In dieser dritten Phase des Projekts wurde den Familien Fabaceae, Brassicaceae, Boraginaceae und Solanaceae besondere Aufmerksamkeit gewidmet. Erwähnenswert ist auch die Erstellung von Dateien zu den Familien Aizoaceae, Poaceae und Asteraceae, die in den vorherigen Phasen aufgrund ihrer Komplexität nur sehr wenig vertreten waren.

Die Projektträger haben der Aufnahme von endemischen Arten der Kanarischen Inseln – Echium auberianum, Thymus origanoides, Solanum lidii, Ferula arnoldiana, Helianthemum bramwelliorum, Echium onosmifolium, Echium gentianoides usw. – und Madeiras den Vorzug gegeben. Es ist anzumerken, dass die Aufnahme von auf den Kanarischen Inseln endemischen Arten in den ‚Atlas‘ auf großes Interesse gestoßen ist.

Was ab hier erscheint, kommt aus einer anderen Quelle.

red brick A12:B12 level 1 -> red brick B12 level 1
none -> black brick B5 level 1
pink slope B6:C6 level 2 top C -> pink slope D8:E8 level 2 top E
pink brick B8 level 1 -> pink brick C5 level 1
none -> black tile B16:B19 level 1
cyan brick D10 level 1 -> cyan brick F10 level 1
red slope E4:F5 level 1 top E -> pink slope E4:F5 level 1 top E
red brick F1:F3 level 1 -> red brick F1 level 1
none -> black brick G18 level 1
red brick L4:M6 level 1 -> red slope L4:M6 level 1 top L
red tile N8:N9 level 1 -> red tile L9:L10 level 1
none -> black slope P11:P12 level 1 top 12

Von den bisher gezeigten 250 Arten sind die am meisten visualisierten Arten ausschließlich auf den Kanarischen Inseln endemisch: Canarina canariensis und Viola palmensis.

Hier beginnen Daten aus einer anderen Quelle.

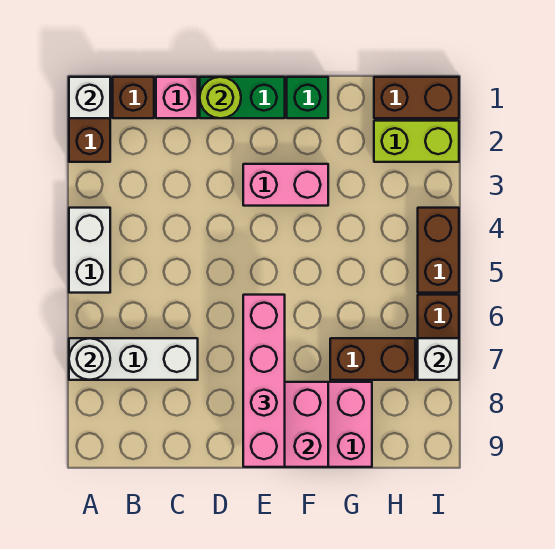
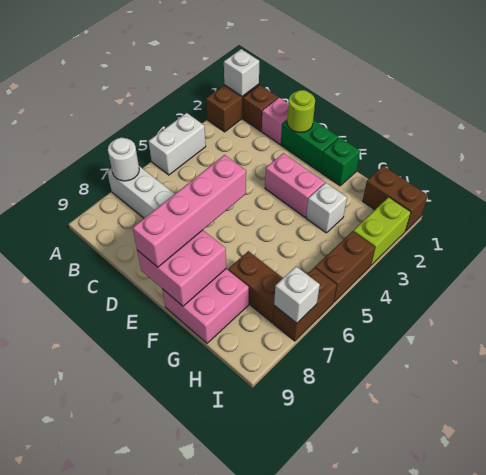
none -> white brick G3 level 1
lime brick H2:I2 level 1 -> lime brick I2:I3 level 1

Während dieser neuen Phase des Projekts wurden auch 200 neue Saatgutproben gesammelt und in die Referenz-Saatgutsammlung des Zentrums für Agrodiversität auf La Palma aufgenommen, die nun 803 Akzessionen umfasst, die alle Inseln des Archipels, Mauretanien, die Westsahara, Marokko und die Inselgruppen Madeira, Azoren und Kapverden repräsentieren. Die Aufnahme sowohl der Samen von Arten, die im Kanarischen Katalog der geschützten Arten enthalten sind, als auch derjenigen, die aus Gebieten außerhalb des Archipels stammen, erfolgte – wie in den vorangegangenen Phasen – durch ihre Weitergabe durch Institutionen wie den Botanischen Garten von Madeira, den Akklimatisierungsgarten von La Orotava, die Autonome Behörde für Nationalparks oder durch die Biologen, die an der Überwachung und den Erhaltungsstudien dieser Arten beteiligt sind, darunter der Botaniker Ricardo Mesa Coello, einer der wichtigsten externen Mitarbeiter des Projekts.